Onun yazısı, biraz daha eski.. 12 Eylül referandumunun hemen ertesi günü, 13.9.2010’da, Hürriyet’te yayınlanan yazı şöyle: “Bu ‘elma şekerlerinin’ bir tanesi var ki, nasıl bir kandırmaca olduğunu görmemiz için çok beklememiz gerekmeyecek. ‘12 Eylül darbecilerinin yargılanacağı’ iddiasından söz ediyorum. Memleketimizde şu anda gerçekleşmemiş askeri darbe iddialarına karşı davalar açıldı, yürüyor. Demek ki artık bu konularda tecrübeli savcılarımız var. Bunun için kimsenin bir suç duyurusunda bulunması da gerekmiyor, bu takibi şikâyete bağlı bir suç değil zaten. Anayasa’nın koyduğu engeller kalktığına ve hükümetimiz de bu değişiklikle darbecilerin yargılanacağını söylediğine göre savcıların harekete geçmelerinin tam zamanıdır.
Görelim bakalım kim doğru söylüyormuş? Darbecilerin yargılanacağını söyleyenler mi, yoksa bunun göz boyamak için Anayasa değişikliği metnine konulmuş bir hüküm olduğunu söyleyenler mi?”
Müstehcen resimler üzerine uzman olan bu beyefendi, 13 Eylül’de yazdıkları ile, bugün tam bir fiyasko yaşıyor..
Ama, hiç bozuntuya vermeden, hükümet aleyhtarı yazılarına devam ediyor. Yok sansürmüş. Yok YGS imiş..
Bekleyelim bakalım, bir pişmanlık ifadesi kullanacak mı yazılarında..
Bir de hukukçu geçinen, Yargıtay’ın bir tetkik hakiminden alıntı yapalım..
Bunun sözleri, çok çok yeni..
8 Mayıs 2011’de yayınlanan röportajında, YARSAVeski Başkanı Emine Ülker Tarhan hanımefendiye soruyorlar: “Darbecilerin yargılanabileceğine inanıyor musunuz?”
Politikaya da soyunduğuna göre, biraz esnek bir cevap verir diye düşünüyorsunuz değil mi?

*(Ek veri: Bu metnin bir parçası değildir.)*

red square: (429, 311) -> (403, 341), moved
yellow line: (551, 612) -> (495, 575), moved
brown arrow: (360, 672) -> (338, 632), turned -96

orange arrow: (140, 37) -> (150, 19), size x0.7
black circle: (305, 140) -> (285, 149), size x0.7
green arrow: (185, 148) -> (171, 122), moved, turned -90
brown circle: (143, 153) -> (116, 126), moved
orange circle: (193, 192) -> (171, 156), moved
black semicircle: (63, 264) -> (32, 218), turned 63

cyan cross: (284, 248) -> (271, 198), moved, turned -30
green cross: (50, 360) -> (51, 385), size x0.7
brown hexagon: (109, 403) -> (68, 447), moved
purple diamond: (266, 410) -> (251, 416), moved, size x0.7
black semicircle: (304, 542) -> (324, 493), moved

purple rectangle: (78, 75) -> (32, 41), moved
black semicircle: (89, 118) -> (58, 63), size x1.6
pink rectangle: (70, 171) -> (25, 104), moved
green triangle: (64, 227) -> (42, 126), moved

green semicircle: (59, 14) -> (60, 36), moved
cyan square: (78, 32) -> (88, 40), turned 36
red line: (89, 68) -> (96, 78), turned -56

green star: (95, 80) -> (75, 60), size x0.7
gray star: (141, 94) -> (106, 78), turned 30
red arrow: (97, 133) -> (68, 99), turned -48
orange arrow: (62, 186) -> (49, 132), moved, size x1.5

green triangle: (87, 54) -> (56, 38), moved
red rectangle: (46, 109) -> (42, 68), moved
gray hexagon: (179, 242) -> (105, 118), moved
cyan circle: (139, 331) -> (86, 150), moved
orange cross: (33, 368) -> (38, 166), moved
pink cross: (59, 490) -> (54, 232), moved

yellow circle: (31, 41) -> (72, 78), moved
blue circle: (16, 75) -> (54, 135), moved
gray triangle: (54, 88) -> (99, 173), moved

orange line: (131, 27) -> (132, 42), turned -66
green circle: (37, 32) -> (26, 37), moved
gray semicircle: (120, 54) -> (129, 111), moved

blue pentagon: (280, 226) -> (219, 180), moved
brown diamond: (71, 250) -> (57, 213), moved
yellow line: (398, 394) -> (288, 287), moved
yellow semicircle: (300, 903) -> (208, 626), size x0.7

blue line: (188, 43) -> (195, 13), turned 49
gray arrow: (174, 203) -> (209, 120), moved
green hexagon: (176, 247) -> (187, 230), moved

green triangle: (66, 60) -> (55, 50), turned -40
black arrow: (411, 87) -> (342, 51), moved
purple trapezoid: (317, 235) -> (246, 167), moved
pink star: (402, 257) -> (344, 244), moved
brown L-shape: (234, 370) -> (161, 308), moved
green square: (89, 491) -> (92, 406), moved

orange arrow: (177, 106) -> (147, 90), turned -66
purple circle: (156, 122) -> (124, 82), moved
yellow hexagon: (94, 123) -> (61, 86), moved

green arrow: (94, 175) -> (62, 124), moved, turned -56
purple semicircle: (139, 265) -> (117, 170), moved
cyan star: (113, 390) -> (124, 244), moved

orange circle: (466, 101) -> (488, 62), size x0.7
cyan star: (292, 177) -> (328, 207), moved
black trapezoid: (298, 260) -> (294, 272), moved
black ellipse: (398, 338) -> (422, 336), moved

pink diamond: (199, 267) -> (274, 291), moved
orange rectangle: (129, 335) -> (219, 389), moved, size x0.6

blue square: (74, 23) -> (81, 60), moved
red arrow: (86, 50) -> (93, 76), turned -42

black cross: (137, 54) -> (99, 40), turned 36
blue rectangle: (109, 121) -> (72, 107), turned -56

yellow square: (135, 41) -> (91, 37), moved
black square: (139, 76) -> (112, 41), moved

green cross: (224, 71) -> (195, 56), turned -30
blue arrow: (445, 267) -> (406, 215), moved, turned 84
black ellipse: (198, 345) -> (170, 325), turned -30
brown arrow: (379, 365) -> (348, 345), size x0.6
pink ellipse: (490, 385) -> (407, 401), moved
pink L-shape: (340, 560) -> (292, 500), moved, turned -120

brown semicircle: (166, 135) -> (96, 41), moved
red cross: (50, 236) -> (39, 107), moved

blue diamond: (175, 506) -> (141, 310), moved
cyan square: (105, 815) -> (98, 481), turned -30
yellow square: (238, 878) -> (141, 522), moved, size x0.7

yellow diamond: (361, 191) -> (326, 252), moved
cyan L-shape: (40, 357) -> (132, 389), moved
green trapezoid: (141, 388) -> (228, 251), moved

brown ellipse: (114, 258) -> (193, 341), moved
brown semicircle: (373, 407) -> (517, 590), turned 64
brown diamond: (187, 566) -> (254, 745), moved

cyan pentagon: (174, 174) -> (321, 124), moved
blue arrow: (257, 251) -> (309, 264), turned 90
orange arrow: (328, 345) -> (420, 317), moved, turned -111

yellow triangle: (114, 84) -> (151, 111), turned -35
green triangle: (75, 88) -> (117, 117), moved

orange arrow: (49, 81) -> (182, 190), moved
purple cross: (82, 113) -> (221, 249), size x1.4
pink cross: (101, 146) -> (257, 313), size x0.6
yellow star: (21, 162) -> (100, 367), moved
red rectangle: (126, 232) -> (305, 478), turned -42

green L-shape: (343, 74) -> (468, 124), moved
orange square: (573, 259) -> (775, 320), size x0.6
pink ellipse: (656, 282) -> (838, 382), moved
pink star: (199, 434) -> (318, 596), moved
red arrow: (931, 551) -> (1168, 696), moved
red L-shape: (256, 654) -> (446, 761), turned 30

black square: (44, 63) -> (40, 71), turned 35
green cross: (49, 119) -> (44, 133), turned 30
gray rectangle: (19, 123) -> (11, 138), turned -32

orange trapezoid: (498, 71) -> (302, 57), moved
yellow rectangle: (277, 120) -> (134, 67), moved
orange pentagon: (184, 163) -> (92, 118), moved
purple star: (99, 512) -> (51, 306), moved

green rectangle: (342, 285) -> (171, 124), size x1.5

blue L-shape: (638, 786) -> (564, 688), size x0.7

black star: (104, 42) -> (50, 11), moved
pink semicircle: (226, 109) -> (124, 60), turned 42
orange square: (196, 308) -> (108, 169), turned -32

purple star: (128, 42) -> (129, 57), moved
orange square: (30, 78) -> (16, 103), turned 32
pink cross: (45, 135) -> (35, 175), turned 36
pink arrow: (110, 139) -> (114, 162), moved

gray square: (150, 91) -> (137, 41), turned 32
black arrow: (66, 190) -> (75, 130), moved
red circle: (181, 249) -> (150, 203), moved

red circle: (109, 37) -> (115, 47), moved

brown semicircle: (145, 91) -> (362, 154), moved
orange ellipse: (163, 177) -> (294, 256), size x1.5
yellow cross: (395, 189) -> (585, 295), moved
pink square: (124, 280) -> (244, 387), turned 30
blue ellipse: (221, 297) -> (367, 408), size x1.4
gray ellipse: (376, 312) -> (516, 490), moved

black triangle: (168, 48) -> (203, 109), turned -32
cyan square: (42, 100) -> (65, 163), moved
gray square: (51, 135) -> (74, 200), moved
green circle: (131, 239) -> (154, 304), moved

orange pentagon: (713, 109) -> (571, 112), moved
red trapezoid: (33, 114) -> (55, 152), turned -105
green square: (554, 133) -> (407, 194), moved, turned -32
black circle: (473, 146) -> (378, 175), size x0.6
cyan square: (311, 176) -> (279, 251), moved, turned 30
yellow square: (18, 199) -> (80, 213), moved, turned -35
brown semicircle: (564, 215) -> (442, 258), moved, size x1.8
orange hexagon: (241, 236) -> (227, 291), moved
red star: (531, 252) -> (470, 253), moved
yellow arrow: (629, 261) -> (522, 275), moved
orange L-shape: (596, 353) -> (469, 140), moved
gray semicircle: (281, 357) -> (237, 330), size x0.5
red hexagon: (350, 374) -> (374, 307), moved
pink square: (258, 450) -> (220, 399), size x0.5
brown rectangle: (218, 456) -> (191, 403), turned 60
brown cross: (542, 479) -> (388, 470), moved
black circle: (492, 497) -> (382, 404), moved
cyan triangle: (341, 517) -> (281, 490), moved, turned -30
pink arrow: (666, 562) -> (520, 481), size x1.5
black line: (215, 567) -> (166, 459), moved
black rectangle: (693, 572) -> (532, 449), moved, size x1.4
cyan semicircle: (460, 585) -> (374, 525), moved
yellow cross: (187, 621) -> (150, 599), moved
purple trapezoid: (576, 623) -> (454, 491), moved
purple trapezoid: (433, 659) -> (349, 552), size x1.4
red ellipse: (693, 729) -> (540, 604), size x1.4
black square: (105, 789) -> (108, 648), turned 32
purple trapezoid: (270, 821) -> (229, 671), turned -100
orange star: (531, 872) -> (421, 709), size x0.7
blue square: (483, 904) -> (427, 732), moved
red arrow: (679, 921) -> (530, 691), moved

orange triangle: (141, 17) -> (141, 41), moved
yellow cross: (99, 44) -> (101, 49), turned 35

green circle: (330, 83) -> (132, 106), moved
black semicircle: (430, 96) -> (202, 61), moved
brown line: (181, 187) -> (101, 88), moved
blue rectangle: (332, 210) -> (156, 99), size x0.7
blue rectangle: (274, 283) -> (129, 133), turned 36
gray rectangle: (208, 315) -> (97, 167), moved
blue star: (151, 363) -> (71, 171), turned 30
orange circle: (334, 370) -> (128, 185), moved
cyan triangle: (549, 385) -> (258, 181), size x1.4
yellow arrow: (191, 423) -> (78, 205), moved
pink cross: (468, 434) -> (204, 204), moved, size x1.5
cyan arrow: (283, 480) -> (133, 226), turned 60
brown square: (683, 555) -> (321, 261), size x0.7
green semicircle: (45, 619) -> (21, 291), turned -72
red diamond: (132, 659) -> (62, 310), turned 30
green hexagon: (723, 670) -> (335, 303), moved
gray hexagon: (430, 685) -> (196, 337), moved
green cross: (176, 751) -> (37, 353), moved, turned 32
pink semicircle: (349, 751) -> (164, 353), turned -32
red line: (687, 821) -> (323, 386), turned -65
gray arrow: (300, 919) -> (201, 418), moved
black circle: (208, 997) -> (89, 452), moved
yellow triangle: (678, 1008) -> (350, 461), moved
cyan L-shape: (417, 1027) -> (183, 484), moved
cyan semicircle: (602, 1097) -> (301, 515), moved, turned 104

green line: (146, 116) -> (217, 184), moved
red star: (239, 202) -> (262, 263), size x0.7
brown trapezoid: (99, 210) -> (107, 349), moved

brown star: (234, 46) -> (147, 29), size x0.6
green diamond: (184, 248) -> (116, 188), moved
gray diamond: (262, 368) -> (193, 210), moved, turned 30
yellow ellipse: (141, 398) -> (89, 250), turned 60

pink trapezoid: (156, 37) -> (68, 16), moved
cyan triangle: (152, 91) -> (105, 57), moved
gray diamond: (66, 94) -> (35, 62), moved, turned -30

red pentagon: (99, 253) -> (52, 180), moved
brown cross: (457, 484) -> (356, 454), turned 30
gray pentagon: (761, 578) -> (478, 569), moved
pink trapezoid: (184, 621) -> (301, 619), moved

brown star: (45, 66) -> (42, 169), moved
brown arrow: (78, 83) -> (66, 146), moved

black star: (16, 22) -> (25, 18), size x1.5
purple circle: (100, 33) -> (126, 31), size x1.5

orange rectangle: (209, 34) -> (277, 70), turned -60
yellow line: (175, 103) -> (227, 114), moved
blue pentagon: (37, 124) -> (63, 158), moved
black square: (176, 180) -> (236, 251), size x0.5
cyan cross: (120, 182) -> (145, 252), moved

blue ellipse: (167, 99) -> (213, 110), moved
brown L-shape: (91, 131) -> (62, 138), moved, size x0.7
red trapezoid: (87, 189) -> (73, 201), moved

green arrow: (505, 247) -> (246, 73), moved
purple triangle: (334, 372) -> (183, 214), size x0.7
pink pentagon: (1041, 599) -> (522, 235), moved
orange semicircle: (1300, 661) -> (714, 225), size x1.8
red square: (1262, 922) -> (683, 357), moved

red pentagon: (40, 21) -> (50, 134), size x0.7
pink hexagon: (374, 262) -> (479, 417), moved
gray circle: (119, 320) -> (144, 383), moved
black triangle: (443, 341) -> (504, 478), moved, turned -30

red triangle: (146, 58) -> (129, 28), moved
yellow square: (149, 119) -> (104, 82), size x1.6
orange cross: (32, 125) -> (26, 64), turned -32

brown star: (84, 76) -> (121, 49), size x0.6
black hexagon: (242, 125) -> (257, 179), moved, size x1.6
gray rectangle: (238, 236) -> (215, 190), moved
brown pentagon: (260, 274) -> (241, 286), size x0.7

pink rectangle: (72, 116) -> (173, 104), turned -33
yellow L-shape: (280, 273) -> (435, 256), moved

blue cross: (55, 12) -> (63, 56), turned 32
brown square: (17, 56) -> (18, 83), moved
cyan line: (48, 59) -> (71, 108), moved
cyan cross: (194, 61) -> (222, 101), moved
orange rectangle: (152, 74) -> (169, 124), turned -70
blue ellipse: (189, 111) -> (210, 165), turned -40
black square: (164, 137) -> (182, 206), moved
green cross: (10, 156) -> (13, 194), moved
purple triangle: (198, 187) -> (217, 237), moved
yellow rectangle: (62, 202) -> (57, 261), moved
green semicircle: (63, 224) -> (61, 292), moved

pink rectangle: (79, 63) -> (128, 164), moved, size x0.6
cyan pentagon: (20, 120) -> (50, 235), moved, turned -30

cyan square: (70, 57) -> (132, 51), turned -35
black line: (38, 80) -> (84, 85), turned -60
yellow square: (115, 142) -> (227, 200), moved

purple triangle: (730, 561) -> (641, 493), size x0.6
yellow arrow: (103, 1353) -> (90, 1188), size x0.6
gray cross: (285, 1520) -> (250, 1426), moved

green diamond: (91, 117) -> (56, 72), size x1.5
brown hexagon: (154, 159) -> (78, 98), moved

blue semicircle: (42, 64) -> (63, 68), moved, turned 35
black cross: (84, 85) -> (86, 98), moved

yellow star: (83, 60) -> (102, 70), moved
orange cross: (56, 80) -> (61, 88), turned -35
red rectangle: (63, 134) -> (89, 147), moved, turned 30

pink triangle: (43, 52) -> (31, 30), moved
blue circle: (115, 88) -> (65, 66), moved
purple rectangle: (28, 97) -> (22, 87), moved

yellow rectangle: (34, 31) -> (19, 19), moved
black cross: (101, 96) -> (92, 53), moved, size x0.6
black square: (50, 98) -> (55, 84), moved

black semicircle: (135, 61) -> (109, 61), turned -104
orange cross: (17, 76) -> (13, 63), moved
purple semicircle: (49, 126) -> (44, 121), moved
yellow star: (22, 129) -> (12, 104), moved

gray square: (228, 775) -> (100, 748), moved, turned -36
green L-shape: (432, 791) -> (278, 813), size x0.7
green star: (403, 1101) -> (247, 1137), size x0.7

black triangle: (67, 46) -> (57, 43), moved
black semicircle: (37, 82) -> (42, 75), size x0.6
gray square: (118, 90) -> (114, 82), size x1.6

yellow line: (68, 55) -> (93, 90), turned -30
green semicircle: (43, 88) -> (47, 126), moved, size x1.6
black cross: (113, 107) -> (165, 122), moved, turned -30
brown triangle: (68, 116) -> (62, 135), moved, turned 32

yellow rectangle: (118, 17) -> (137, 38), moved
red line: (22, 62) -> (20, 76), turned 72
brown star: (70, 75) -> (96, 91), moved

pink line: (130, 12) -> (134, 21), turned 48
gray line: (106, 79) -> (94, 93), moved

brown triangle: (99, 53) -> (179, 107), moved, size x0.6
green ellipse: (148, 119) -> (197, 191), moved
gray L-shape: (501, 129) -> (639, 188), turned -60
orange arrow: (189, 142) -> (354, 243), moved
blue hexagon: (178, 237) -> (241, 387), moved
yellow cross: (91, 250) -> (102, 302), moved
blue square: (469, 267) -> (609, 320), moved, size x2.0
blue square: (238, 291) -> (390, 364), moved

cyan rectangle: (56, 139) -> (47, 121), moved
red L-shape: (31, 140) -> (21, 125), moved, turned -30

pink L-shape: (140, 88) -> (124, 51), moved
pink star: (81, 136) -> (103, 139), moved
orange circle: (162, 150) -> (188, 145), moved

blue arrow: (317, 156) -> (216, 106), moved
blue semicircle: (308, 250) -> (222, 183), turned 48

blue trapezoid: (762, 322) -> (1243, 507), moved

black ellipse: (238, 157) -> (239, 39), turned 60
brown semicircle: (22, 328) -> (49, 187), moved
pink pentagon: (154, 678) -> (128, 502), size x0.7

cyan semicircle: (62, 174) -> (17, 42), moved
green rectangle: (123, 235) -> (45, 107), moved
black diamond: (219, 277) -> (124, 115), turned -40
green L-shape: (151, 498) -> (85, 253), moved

Buyrun yıllarca bu ülkede tetkik hakimliği yapmış, kimi dosyada insanların hapse girmesini, kimi dosyalarda ise cezaevinden çıkmasını sağlayan raporlara imza atmış Emine hanımın cevabı: “Keşke yargılansalar, ama inanmıyorum. Bu bir illüzyondur. Özgürlük illüzyonları satıyorlar. Bu düzenleme ile gerçekten yargılanmalarını olanaklı görmüyorum.”
Sadece “Yargılanacaklarına inanmıyorum” dese, tabii ki itiraz etmemize gerek yok.
Ama ne diyor, hakimimiz?
“Bu düzenleme ile yargılanmalarını olanaklı görmüyorum!”
Şimdi gördün mü Emine hanım.
Savcının, darbecibaşı Kenan Evren’i ifadeye çağırdığı tarihi, not aldın mı?
Yaz o tarihi bir kenara..
“Senin mümkün değil” dediğin, gerçekleşti..
Yargılama, savcılık aşaması ile başladı..
İddianamenin düzenlendiği gün de, artık evinde sakladığın hukuk diplomanı, yırtar atarsın değil mi?
Yırtmazsan da, sen bilirsin..
Ama sen emin ol; rehberlerde “hukukçu” başlığı altındaki ismin, artık silinip atılacaktır.